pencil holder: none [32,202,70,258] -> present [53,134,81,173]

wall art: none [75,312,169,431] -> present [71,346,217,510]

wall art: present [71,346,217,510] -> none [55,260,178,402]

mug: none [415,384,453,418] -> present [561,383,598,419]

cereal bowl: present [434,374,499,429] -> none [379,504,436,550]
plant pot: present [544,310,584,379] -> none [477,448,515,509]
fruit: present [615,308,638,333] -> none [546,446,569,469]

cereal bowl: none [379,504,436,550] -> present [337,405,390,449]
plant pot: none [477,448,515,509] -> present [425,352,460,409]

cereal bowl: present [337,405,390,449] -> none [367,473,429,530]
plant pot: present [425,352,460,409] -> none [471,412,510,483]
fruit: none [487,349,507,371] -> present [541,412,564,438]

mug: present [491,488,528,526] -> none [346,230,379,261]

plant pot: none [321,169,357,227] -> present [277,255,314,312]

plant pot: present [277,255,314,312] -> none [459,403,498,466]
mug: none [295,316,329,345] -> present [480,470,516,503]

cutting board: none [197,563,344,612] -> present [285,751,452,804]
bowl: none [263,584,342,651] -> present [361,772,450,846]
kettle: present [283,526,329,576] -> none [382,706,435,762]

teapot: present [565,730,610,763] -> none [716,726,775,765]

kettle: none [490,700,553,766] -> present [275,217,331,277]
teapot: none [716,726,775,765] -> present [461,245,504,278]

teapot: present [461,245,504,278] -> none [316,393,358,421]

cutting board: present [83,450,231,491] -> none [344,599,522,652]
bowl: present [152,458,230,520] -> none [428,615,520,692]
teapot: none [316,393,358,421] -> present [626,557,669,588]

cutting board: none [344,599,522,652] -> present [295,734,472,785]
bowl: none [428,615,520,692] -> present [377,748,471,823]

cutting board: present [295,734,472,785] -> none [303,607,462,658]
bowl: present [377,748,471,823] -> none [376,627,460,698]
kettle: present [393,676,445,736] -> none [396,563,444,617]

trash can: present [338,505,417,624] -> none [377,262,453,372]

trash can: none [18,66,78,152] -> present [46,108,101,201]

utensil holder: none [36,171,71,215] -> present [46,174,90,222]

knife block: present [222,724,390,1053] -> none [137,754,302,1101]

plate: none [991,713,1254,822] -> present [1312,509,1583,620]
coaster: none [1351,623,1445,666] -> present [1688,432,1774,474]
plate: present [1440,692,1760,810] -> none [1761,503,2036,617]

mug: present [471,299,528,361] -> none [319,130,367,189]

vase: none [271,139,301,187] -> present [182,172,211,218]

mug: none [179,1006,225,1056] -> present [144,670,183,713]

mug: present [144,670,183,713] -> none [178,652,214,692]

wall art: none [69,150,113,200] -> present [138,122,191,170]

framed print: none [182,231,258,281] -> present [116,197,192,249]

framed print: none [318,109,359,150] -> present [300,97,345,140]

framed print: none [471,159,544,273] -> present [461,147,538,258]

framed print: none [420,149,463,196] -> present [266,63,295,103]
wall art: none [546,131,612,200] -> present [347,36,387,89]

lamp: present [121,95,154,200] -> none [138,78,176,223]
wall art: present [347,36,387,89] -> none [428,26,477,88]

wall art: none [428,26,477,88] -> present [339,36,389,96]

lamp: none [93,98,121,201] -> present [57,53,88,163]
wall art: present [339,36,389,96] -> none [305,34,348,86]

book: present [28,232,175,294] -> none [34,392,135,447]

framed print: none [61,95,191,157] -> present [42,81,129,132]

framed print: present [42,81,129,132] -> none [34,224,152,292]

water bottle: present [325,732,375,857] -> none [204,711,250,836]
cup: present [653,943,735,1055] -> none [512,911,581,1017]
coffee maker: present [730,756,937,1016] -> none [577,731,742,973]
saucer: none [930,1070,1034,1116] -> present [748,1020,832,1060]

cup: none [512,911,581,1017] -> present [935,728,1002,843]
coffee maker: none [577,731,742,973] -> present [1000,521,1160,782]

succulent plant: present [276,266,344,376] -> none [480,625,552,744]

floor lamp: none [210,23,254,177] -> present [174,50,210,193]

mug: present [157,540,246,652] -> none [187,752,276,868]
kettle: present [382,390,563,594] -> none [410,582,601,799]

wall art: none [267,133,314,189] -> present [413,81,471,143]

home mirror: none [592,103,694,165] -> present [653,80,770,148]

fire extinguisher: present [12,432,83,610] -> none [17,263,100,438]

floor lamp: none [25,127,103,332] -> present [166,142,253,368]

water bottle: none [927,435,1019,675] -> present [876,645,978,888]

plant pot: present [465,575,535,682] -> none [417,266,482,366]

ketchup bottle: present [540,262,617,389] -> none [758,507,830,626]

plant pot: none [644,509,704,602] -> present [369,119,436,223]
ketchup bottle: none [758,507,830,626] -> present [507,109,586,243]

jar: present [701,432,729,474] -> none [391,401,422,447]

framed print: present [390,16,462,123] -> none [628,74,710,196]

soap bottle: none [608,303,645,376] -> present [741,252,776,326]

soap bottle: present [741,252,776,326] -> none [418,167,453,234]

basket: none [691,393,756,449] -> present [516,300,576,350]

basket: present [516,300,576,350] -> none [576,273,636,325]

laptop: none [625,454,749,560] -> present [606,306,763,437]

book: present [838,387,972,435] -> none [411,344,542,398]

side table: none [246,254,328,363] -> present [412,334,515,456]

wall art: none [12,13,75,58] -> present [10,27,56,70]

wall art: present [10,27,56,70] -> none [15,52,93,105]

========

(EXERCISE DESCRIPTION):
Where a line in the listing above includes the string "basket", copy that line.

(SOLUTION FOR THIS PROBLEM):
basket: none [691,393,756,449] -> present [516,300,576,350]
basket: present [516,300,576,350] -> none [576,273,636,325]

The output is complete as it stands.